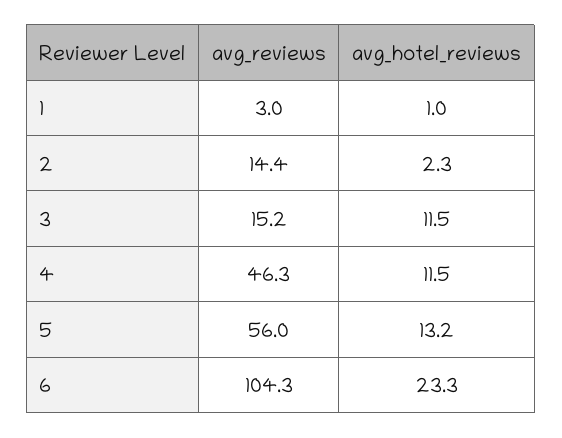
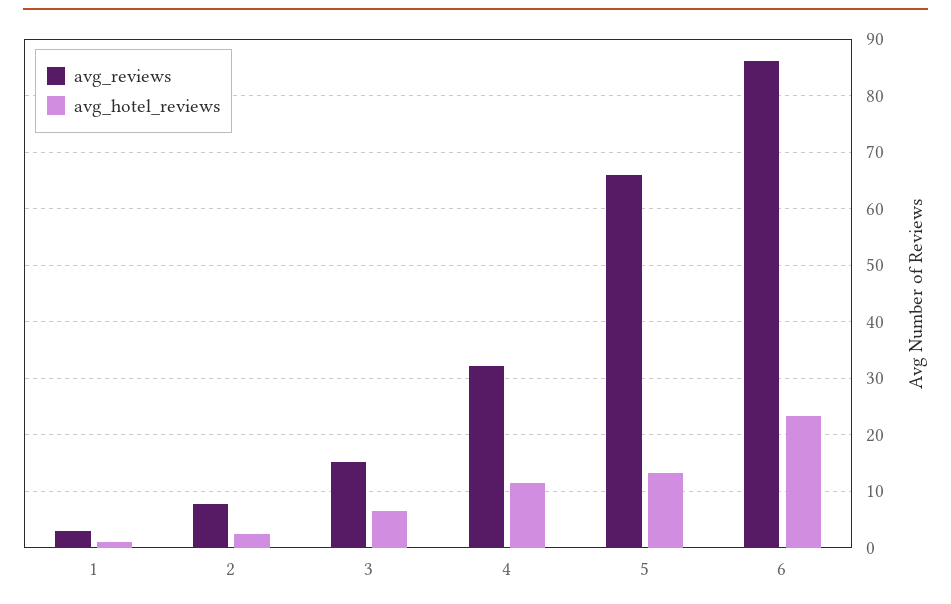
avg_reviews, 2: 14.4 -> 8
avg_hotel_reviews, 3: 11.5 -> 6
avg_reviews, 4: 46.3 -> 32
avg_reviews, 5: 56 -> 66
avg_reviews, 6: 104.3 -> 86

What the task asks - Produce an exact repeat of the lines from the one containing "avg_hotel_reviews, 3: 11.5 -> 6" through the last line of the data, and nothing more.

Solved problem -
avg_hotel_reviews, 3: 11.5 -> 6
avg_reviews, 4: 46.3 -> 32
avg_reviews, 5: 56 -> 66
avg_reviews, 6: 104.3 -> 86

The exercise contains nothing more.